The last chapter reports on our attempt to manage the core of the problem, the generation of the interactions. We do not remind here the importance of extracting such interactions as we already spoke about it before. The difficulties met in this chapter gave us the confirmation that extracting

protein-protein interactions is a tough task. Indeed, it requires not only to answer the challenges that have been covered until now, but also adds a new level of complexity. The most salient example is for the normalization. Whereas in the previous chapter we were limited to deal with the proteins related to human, here we are interested in every organism. Such additional dimension made the normalization much harder as it not only required to finding the protein mentions accurately but, as well, the specific species linked to each protein. In order to construct the interactions, we relied on the idea that they can be detected using simple patterns such as “X interacts with Y”. Such approaches required identifying the transitive verbs that we considered as trigger for the presence of an interaction, the proteins in the document and the species.
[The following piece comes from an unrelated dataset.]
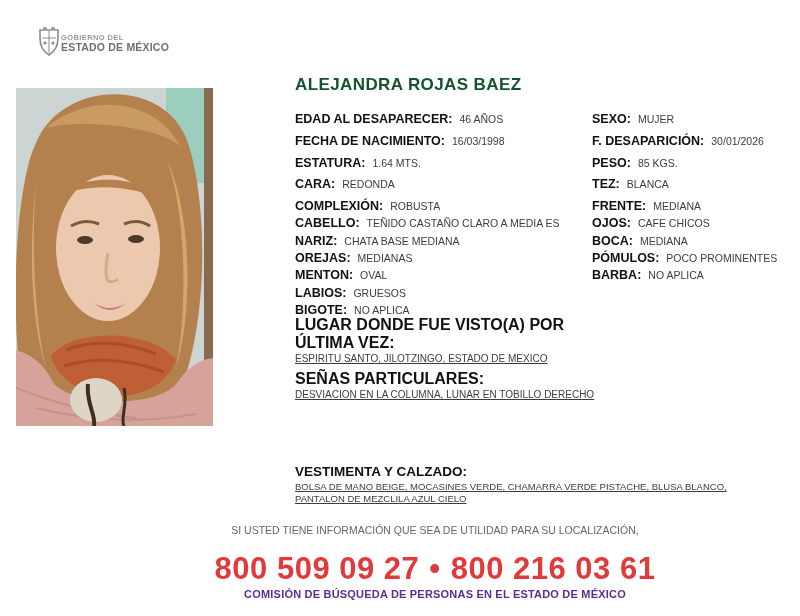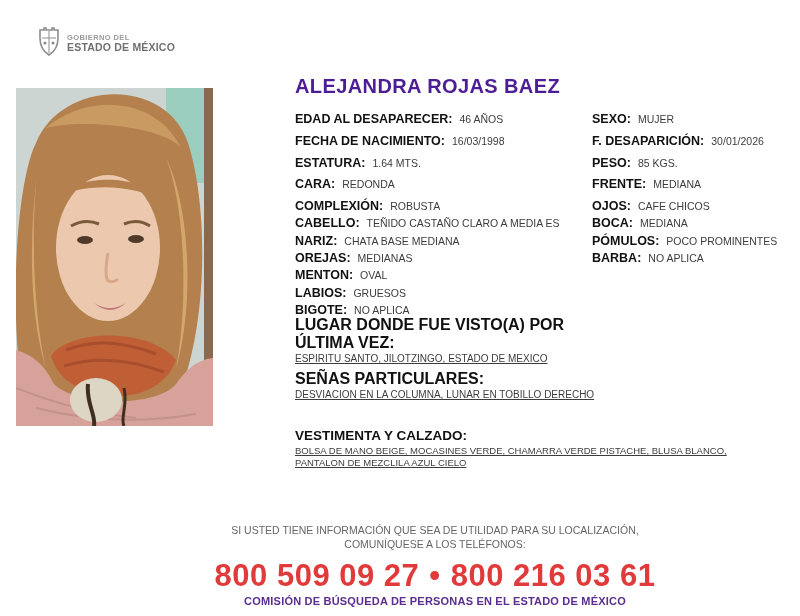"GOBIERNO DEL" .logo { gap: 6px -> 0 }
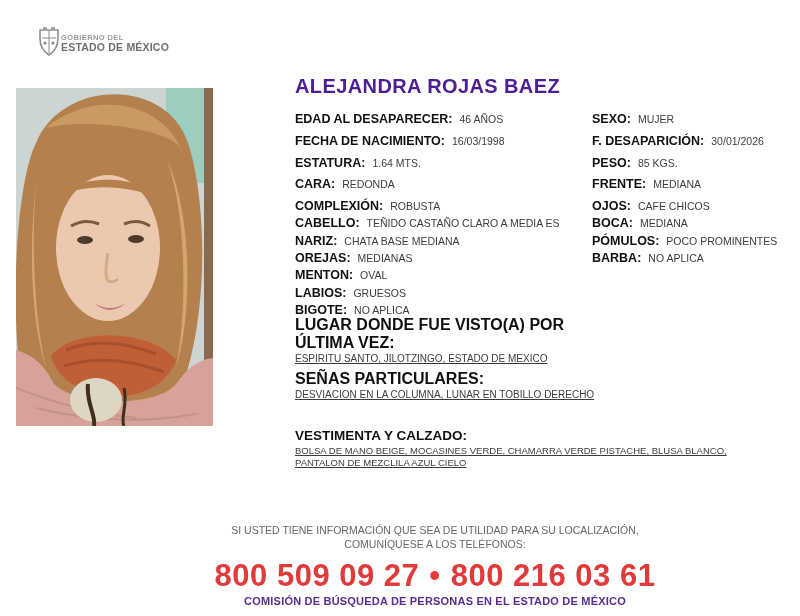"ALEJANDRA ROJAS BAEZ" .person-name { color: #4c1d95 -> #14532d; font-size: 20px -> 17px }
The complexity inherent to the modular structure of the protein-protein interactions extraction task was well suited to validate or invalidate our main assumption stipulating that the overall results do not only depend on the performance of the modules involved in the process taken independently, but also strongly on the consistency of the relationships achieved between these modules. To validate this hypothesis, we attempted to analyze independently the influence of the accurate identification of the different evidences required in the whole process on the quality of the overall results. The observations made all along our experiments revealed that the performance obtained in extracting each evidences is strongly influenced by the success in extracting the others. Therefore, it tends to corroborate our hypothesis that all the subtasks of a process are interdependent. Indeed, once the protein mentions and the transitive verbs are identified, the initial set of proteins is filtered by dismissing the proteins that do not occur in any of the generated interaction patterns. This first selection influences the retrieval of the species because the choice of the possible species is based on the proteins that have been selected in the text. The selected species influences at its turn the normalization of the proteins and finally influences the generation of the interactions. Understanding this tight relationship made us conscious that each time an error is done at one-step, it influences all the steps downstream and finally reduces strongly the precision and recall of the generated interactions. In this regard, this chapter really revealed the importance of seeing the tasks as part of a strongly interconnected process rather than independently. Given the strong interconnection between the subtasks, it is very difficult to determine the real source of the errors. However, we can still have a broad idea by looking separately at every evidences extraction process. At the level of the detection of the transitive verbs, we noticed that many of these verbs lead to incorrect interactions.

Only a small percentage of the verbs such as “forms” or “modify” trigger only positive interactions.

Unfortunately, most of the others verbs have lead to the production of a large proportion of erroneous interactions (in the mean more than 80% of the produced interaction are incorrect).

Nevertheless, as we told, we do not know if it is due to the incorrect pattern or to the incorrect normalization. At the level of the species, we observed that by returning the most likely species, we only retrieve around 40% of them and give a correct answer 63% of the time. By taking more species in consideration, we increase the recall up to 73% but it sacrifices strongly the precision until 18%.

On the side of the proteins extraction method, we compared two methods, one consisting to search the proteins mention based on perfect match between the text and the reference lexicon, the other using fuzzy distance. We remarks that so many errors are involved earlier in the other steps of the process, that finally the use of a more efficient method to identify the proteins mentions didn’t make a big difference at the end.